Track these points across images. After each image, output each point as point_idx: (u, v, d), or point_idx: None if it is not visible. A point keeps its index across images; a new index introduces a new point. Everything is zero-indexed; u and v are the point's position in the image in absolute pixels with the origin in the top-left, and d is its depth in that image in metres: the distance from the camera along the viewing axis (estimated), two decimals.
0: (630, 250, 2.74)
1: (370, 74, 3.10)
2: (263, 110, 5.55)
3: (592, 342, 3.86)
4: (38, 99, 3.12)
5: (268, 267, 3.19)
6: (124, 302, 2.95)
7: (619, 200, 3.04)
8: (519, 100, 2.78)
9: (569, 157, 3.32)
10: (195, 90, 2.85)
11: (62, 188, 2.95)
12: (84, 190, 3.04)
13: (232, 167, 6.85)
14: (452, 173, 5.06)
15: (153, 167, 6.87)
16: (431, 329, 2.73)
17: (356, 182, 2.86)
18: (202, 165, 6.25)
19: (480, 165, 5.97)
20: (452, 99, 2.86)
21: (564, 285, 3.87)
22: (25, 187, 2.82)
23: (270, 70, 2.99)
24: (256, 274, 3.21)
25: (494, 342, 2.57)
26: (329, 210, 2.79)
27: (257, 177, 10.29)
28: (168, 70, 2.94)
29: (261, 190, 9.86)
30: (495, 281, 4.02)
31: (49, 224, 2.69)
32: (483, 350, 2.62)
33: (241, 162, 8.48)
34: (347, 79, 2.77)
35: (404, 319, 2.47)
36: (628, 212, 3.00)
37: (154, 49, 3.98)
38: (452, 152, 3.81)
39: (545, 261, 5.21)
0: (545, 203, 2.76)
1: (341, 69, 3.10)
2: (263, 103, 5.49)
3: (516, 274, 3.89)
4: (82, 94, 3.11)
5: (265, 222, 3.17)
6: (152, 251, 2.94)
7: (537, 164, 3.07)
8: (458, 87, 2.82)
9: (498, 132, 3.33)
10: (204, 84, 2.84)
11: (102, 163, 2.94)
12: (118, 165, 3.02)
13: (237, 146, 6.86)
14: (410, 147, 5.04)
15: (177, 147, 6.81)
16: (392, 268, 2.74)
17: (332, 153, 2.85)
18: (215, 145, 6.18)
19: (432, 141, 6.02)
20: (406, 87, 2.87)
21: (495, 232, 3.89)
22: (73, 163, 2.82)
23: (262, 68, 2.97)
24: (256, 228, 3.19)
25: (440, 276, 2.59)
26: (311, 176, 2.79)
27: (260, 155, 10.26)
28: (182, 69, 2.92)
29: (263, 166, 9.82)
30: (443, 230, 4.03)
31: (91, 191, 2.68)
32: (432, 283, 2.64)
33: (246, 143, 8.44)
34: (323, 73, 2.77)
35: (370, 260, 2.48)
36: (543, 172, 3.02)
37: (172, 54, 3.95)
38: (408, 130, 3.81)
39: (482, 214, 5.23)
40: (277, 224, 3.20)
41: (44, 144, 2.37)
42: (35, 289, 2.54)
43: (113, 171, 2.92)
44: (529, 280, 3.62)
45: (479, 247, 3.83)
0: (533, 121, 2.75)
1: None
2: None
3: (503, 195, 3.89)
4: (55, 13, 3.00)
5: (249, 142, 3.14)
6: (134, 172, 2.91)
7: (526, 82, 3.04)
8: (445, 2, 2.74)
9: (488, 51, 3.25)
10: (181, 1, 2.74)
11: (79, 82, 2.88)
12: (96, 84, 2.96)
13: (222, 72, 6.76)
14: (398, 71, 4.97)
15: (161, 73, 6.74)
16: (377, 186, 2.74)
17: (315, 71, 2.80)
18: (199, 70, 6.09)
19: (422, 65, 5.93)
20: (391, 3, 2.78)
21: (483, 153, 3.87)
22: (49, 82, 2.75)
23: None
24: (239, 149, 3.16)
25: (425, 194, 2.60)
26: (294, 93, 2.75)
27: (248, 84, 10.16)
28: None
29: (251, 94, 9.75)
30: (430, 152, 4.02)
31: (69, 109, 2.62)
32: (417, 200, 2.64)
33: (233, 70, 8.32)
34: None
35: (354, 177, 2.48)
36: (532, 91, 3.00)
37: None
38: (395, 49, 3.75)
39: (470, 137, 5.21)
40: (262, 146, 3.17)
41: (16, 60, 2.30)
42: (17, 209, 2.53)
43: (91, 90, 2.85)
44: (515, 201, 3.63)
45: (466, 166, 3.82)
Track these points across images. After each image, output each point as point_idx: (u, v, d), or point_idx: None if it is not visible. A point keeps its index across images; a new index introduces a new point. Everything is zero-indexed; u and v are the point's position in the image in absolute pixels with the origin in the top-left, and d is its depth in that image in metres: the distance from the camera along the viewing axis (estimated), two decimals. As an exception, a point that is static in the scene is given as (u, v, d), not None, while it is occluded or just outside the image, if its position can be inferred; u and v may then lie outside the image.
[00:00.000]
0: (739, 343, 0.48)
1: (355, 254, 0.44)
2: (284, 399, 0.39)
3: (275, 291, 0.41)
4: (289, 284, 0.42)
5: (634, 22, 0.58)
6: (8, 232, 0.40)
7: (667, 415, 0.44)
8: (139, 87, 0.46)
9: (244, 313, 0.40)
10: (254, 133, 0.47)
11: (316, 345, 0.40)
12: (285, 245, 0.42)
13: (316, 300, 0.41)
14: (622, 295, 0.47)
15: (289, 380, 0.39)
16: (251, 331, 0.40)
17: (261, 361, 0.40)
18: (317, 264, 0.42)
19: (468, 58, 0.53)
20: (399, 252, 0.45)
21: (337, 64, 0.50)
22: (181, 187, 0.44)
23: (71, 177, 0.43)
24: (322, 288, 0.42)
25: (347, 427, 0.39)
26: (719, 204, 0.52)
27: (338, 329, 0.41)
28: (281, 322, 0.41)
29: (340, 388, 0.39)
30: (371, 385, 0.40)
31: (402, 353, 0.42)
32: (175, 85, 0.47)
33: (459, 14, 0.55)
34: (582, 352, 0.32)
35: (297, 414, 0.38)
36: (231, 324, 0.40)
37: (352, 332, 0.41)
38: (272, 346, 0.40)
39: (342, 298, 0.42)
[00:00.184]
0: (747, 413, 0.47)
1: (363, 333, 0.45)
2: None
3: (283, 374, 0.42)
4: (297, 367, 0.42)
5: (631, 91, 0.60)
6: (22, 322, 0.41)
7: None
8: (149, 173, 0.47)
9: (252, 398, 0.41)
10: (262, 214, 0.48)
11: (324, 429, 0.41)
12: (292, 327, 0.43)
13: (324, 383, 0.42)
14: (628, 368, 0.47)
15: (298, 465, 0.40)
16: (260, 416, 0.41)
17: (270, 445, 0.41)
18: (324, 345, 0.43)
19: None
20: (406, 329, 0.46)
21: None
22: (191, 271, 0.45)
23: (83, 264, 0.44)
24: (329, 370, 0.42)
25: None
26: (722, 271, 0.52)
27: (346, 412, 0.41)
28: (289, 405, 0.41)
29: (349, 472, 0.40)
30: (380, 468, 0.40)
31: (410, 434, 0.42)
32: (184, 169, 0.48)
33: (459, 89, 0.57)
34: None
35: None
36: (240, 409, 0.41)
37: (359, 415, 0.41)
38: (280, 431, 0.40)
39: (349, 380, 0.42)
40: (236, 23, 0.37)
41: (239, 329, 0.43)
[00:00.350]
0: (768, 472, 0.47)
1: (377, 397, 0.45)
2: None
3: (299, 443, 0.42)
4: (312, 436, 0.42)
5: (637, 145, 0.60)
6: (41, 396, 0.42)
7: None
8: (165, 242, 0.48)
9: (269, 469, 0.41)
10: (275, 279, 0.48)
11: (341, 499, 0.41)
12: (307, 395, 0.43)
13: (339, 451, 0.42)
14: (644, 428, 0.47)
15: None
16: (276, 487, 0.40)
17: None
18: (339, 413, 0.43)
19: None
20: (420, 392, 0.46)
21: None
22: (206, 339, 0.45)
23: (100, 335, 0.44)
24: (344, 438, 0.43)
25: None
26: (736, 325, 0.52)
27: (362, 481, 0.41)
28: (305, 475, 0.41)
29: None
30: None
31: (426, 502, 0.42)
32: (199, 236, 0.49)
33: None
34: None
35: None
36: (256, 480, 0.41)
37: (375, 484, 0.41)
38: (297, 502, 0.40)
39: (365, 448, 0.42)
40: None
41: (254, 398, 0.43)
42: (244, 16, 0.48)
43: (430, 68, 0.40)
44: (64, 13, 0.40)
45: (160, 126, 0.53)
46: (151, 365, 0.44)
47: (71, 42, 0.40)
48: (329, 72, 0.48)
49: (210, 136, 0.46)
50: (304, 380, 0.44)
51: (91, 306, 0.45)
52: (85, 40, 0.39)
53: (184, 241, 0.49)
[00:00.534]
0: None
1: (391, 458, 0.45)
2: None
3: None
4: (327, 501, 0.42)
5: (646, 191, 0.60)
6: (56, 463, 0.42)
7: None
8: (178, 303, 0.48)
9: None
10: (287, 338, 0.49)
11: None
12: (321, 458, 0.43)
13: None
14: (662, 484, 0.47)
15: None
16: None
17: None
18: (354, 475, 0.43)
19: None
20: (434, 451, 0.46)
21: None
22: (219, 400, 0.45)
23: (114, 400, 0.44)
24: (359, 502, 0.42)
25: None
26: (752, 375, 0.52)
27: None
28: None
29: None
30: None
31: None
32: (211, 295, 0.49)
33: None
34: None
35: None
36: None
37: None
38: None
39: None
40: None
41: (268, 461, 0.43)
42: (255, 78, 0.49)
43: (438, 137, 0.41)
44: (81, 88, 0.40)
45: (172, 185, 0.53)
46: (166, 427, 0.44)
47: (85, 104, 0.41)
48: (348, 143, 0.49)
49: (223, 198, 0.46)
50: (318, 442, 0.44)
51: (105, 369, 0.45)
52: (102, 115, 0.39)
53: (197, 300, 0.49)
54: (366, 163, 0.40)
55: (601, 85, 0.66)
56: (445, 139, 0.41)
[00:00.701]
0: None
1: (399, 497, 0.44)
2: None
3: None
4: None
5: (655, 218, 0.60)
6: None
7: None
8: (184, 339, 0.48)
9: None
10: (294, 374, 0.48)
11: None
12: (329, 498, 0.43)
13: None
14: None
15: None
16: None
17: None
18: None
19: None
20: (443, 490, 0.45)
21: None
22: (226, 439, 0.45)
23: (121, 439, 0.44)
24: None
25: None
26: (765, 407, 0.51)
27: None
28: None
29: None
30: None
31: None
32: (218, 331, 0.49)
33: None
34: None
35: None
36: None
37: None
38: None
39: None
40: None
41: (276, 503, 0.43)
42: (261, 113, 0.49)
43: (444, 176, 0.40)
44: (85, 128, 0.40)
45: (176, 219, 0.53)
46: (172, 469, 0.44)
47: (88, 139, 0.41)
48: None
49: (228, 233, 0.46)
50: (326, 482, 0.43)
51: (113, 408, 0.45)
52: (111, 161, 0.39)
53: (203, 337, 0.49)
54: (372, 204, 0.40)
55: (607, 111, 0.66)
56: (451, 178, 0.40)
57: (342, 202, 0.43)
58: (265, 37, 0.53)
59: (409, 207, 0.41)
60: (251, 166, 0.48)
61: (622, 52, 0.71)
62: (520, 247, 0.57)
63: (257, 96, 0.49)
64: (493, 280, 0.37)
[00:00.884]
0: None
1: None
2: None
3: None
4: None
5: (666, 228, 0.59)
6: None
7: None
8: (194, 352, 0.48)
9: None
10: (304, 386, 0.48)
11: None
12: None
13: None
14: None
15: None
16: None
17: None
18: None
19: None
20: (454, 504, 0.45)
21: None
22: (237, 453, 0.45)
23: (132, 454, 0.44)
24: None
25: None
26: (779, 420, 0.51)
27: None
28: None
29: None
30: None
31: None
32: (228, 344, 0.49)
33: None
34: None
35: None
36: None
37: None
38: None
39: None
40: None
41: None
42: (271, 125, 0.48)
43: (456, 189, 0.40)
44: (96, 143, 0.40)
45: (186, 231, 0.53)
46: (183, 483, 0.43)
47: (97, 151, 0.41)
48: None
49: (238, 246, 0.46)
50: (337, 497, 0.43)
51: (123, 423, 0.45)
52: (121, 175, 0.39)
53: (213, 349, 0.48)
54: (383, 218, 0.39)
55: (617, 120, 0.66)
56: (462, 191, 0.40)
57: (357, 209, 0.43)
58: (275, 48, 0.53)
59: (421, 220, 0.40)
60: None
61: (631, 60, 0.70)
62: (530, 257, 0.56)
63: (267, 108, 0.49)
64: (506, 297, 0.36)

What to produce = Check all the records above and select each line where the string "keeps" is found.

Written solution =
Track these points across images. After each image, output each point as point_idx: (u, v, d), or point_idx: None if it is not visible. A point keeps its index across images; a new index introduces a new point. Everything is zero-indexed; u and v are the point's position in the image in absolute pixels with the origin in the top-left, and d is its depth in that image in metres: the distance from the camera along the viewing axis (estimated), two decimals.
Track these points across images. After each image, output each point as point_idx: (u, v, d), or point_idx: None if it is not visible. A point keeps its index across images; a new index introduces a new point. Everything is zero-indexed; u and v are the point's position in the image in absolute pixels with the origin in the top-left, and d is its depth in that image in metres: the distance from the camera along the viewing axis (estimated), two decimals. As an exception, a point that is static in the scene is given as (u, v, d), not None, while it is occluded or just outside the image, if its position can be inferred; u and v may then lie outside the image.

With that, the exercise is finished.